Do I need a car in Sicily?
Yes, for anything beyond the main cities. Public buses run between Palermo, Catania, and Syracuse, but frequency is low and rural sites (Valley of Temples, Segesta, Scopello) are impractical without a car. Note that Taormina, Ortigia, and Palermo's old centre all restrict car access — book hotels with nearby parking or use park-and-ride lots.
When is the cheapest time to stay in Sicily?
March to May and October to November. July and August are peak season — prices at popular hotels double or triple, and Taormina in particular fills months in advance. Shoulder season gives the best combination of good weather, reasonable prices, and thinner crowds.

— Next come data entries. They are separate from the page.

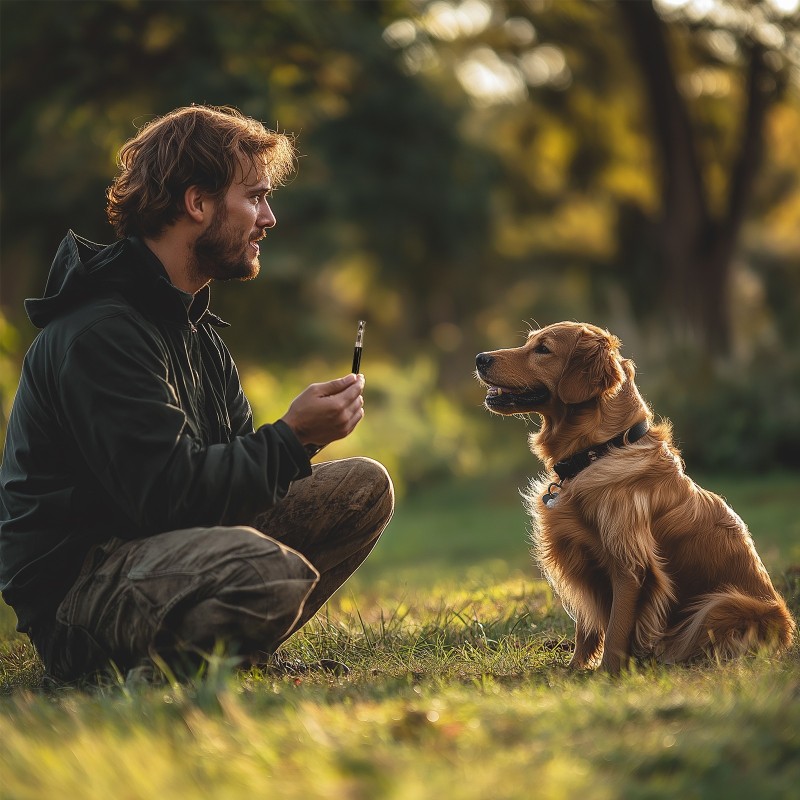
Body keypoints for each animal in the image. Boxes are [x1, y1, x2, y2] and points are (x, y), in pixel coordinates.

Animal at [476, 322, 792, 672]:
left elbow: (616, 627)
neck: (600, 450)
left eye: (543, 349)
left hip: (723, 604)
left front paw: (606, 674)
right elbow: (586, 626)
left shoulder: (630, 565)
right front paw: (574, 669)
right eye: (529, 342)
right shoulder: (581, 555)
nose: (480, 358)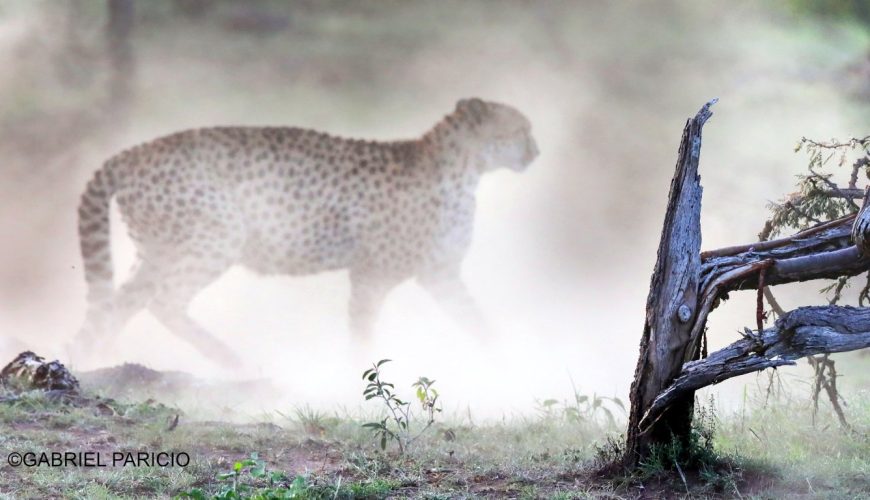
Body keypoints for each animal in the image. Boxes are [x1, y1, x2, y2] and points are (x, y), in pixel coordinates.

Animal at [74, 98, 539, 364]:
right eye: (520, 129)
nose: (536, 151)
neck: (466, 167)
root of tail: (134, 151)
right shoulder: (372, 274)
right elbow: (362, 333)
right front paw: (356, 380)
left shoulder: (441, 274)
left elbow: (477, 321)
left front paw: (511, 364)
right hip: (218, 235)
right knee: (164, 301)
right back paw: (234, 362)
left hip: (157, 250)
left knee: (117, 305)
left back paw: (94, 360)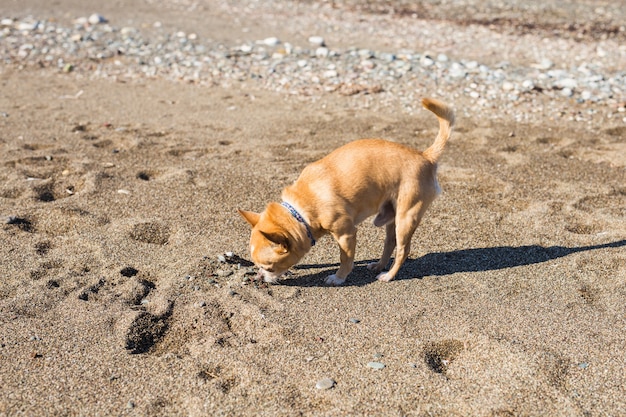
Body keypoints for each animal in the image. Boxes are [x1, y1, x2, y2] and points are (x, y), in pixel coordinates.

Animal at [239, 97, 454, 284]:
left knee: (403, 250)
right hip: (391, 215)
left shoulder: (346, 234)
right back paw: (378, 266)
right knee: (390, 243)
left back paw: (388, 275)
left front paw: (339, 278)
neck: (301, 210)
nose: (258, 278)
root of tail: (425, 156)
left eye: (269, 267)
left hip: (406, 217)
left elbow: (345, 258)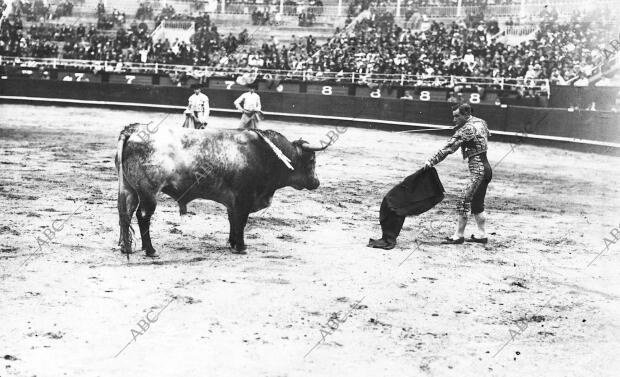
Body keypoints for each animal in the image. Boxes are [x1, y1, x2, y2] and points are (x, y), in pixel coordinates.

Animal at [117, 123, 330, 256]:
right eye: (312, 160)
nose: (317, 182)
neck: (265, 154)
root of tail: (133, 130)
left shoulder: (233, 200)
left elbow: (233, 221)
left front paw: (233, 243)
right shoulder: (245, 198)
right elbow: (241, 221)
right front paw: (241, 247)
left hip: (130, 190)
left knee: (126, 214)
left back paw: (127, 248)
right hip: (148, 193)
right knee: (143, 217)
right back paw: (150, 250)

Is Taormina worth the premium?
For 2–3 nights, yes. The views of Etna and the Ionian coast from the clifftop are genuinely spectacular, the Teatro Antico is one of Italy's best Greek theatres, and the pedestrianised Corso Umberto is pleasant to walk. As a week-long base it gets expensive and limited — most visitors pair it with Catania or Syracuse.
How far is it from Palermo to Catania?
Approximately 2.5–3 hours by motorway (A19), or around 3.5 hours by train. Direct buses (Interbus, SAIS) run the route in about 2.5 hours for approximately €12–15. The island is larger than most visitors expect — plan stops along the way rather than rushing between the two.